God is GOOD, all the times!


Friday, April 22, 2005

Where's sleep?

Life at School

This week
was pretty hectic, like all other weeks. School has been getting a lot tougher especially taking a grade 12 math course. The month of April was crazy, beyong all imagination. For 3 weeks straight, sleeping at 2 was the only way to finish all the piles of homework. Teachers constantly gave homework. There were also band concerts, where I had to miss classes and I had to catch up to everyone. This week, april 18-22 was the most hectic week because I had to stay pretty late for our concerts which lasted for about 4 hours. Everyone at band stayed up until minimum 11:00 p.m.
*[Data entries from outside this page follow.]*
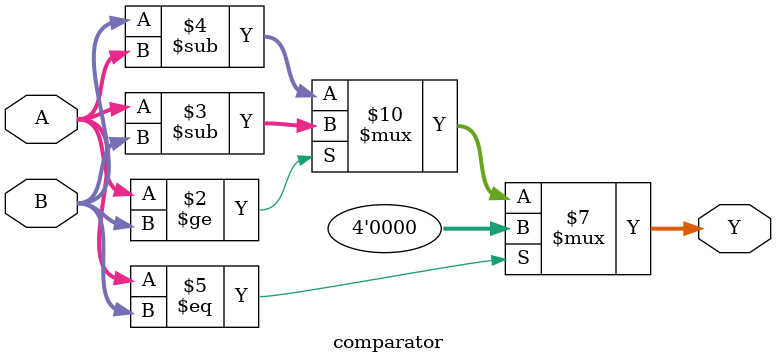
<source format=v>
module comparator(
  input [3:0] A,
  input [3:0] B,
  output reg [3:0] Y
);

  always @(*) begin
    if (A >= B) begin
      Y = A - B;
    end
    else begin
      Y = B - A;
    end
    if (A == B) begin
      Y = 0;
    end
  end

endmodule
</source>
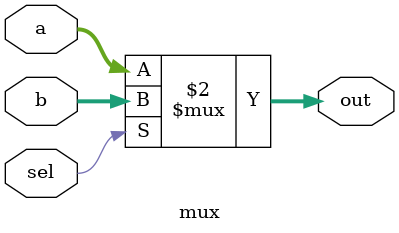
<source format=v>
`timescale 1ns / 1ps


module mux(
input wire [31:0] a, b, input wire sel,
output reg [31:0] out

    );
    
    always @(*) 
    begin
    out <= (sel) ? b : a;
    end
endmodule

</source>
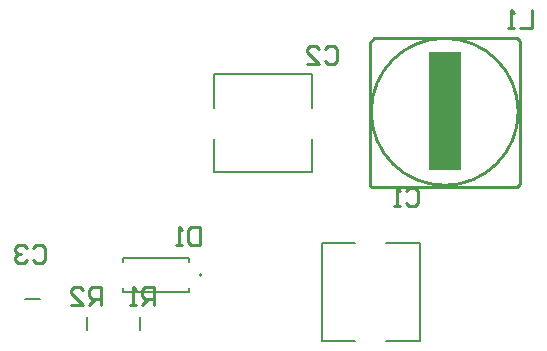
<source format=gto>
G04*
G04 #@! TF.GenerationSoftware,Altium Limited,Altium Designer,18.0.9 (584)*
G04*
G04 Layer_Color=65535*
%FSLAX25Y25*%
%MOIN*%
G70*
G01*
G75*
%ADD10C,0.01000*%
%ADD11C,0.00787*%
%ADD12C,0.00984*%
%ADD13C,0.00500*%
%ADD14R,0.11000X0.39500*%
D10*
X128546Y86221D02*
G03*
X128546Y86221I24505J0D01*
G01*
X38540Y21883D02*
Y27881D01*
X35541D01*
X34541Y26881D01*
Y24882D01*
X35541Y23882D01*
X38540D01*
X36541D02*
X34541Y21883D01*
X28543D02*
X32542D01*
X28543Y25881D01*
Y26881D01*
X29543Y27881D01*
X31542D01*
X32542Y26881D01*
X182251Y120219D02*
Y114221D01*
X178252D01*
X176253D02*
X174254D01*
X175253D01*
Y120219D01*
X176253Y119219D01*
X71486Y47698D02*
Y41700D01*
X68487D01*
X67487Y42700D01*
Y46698D01*
X68487Y47698D01*
X71486D01*
X65488Y41700D02*
X63488D01*
X64488D01*
Y47698D01*
X65488Y46698D01*
X56307Y21932D02*
Y27930D01*
X53308D01*
X52308Y26930D01*
Y24930D01*
X53308Y23931D01*
X56307D01*
X54308D02*
X52308Y21932D01*
X50309D02*
X48310D01*
X49309D01*
Y27930D01*
X50309Y26930D01*
X15651Y40738D02*
X16651Y41737D01*
X18650D01*
X19650Y40738D01*
Y36739D01*
X18650Y35739D01*
X16651D01*
X15651Y36739D01*
X13652Y40738D02*
X12652Y41737D01*
X10652D01*
X9653Y40738D01*
Y39738D01*
X10652Y38738D01*
X11652D01*
X10652D01*
X9653Y37739D01*
Y36739D01*
X10652Y35739D01*
X12652D01*
X13652Y36739D01*
X113287Y107098D02*
X114287Y108098D01*
X116286D01*
X117286Y107098D01*
Y103100D01*
X116286Y102100D01*
X114287D01*
X113287Y103100D01*
X107289Y102100D02*
X111288D01*
X107289Y106099D01*
Y107098D01*
X108289Y108098D01*
X110288D01*
X111288Y107098D01*
X140087Y59898D02*
X141087Y60898D01*
X143086D01*
X144086Y59898D01*
Y55900D01*
X143086Y54900D01*
X141087D01*
X140087Y55900D01*
X138088Y54900D02*
X136088D01*
X137088D01*
Y60898D01*
X138088Y59898D01*
D11*
X71280Y31791D02*
G03*
X71280Y31791I394J0D01*
G01*
X33858Y13583D02*
Y17913D01*
X112047Y9661D02*
Y42339D01*
X144724Y9661D02*
Y42339D01*
X123268D02*
X112047D01*
X144724D02*
X133504D01*
X144724Y9661D02*
X133504D01*
X123268D02*
X112047D01*
X51575Y13583D02*
Y17913D01*
X18110Y23917D02*
X12992D01*
X108760Y98721D02*
X76083D01*
X108760Y66043D02*
X76083D01*
X108760Y87500D02*
Y98721D01*
Y66043D02*
Y77264D01*
X76083Y66043D02*
Y77264D01*
Y87500D02*
Y98721D01*
D12*
X128051Y85721D02*
Y109221D01*
X129551Y110721D02*
X128051Y109221D01*
X177051Y110721D02*
X129551D01*
X178051Y109721D02*
X177051Y110721D01*
X178051Y62221D02*
Y109721D01*
Y62221D02*
X177051Y61221D01*
X128551D01*
X128051Y61721D01*
Y85721D01*
D13*
X67913Y36122D02*
Y37598D01*
X45866D01*
Y36122D02*
Y37598D01*
Y25984D02*
Y27461D01*
X67913Y25984D02*
X45866D01*
X67913D02*
Y27461D01*
D14*
X153051Y86471D02*
D03*
M02*

</source>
The next morning, many band members, including me, were exhausted and sleep deprived. Many homeworks stayed undone, many projects left unfinished. Finally the week has ended, but another one is slowly approaching with its surprises.

Life Inside of Me

Despite being extremely tired physically, I wasn't very tired mentally. Do you know the cause? Well it's because God has given the peace and strength to endure all those trials and exhaustion. The inner peace is beyong knowledge, it cannot be described because it is such a deep feeling inside of me. Without peace, I wouldn't have survived so long. God provided me with strength and discipline to force myself to work and stay awake during those late nights!

What Can I Do?

You can also ask God for His peace and comforting Hands. If it is His Will, then you will receive. But be honest to yourself and tell God about all that you're going through. It may be addiction, it may be unhealthy thoughts, it may be struggles and pain. Tell God about it. You might think "oh.. well it feels like in talking to air". But have faith (definition: believing in something or someone you cannot see) because He does listen to whatever we say or even think.

God is ever-present in help of troubles! Be honest to yourself! I encourage you to take the step and tell God. Another advice is talking to your close friends who are understanding and who will help you through your transformation! Believing in God is what it takes. I took the step and my perceptive and life style have changed to make me a better person. I'm not pain-free but I have Someone who can heal me in times of distress!

I may be lacking sleep but I'm not lacking the peace of mind and the joy of living for God!!

Believe!

Tuesday, April 05, 2005

I'm grateful

People say that they cannot enter this blog. Maybe it's because I haven't posted for almost a month! Wow a month passed already without me knowing. School is becoming hectic, very hectic, extremely hectic. I'm getting overwhelmed with all the school work as well as all the responsibilities I've decided to take. I'm getting the stress from every aspect of my school and extra-curricular activities life.

I'm really thankful for my family! I really have to give ALL my thanks to them. Without them, I wouldn't have survived so far nor would I go anywhere! They support me all the way. It's a wonderful blessing from God because He has truly blessed me with people and relationships that will last forever. The unconditional love He has shown me has truly been reflected in my family life, church life, friends and mentors.

Also, I've suddenly become joyful because I know that it's all from God. He is the one who's giving the strength right now to write this and to share His wonderful love for everyone! Yeah.. everyone!! I'm stressed right now and there's so much workload to finish but I know that God put me here in the first place. His plan of life for me and for everyone is unique and beyong all imagination. He has planted every single person here for a reason. We may not be able to see the big picture, but when we see God, we might all understand in the end!

Also, joy only comes from God. There's a difference between joy and happiness. Joy is truly internal and lasts, unlike happiness where it is the cause of external forces and it only lasts a few days. Joy is when the heart is truly satisfied, inspired by God's greatness and power!

Well I better get to work. Those were my jumbled up thoughts!!

P.S. Thank you EVERYONE for your support! Your little or big actions mean so much to me that i'm truly grateful! Also thank you everyone helping out for Coffee House, CF and Didomi and for supporting me when i need it! THANK YOU!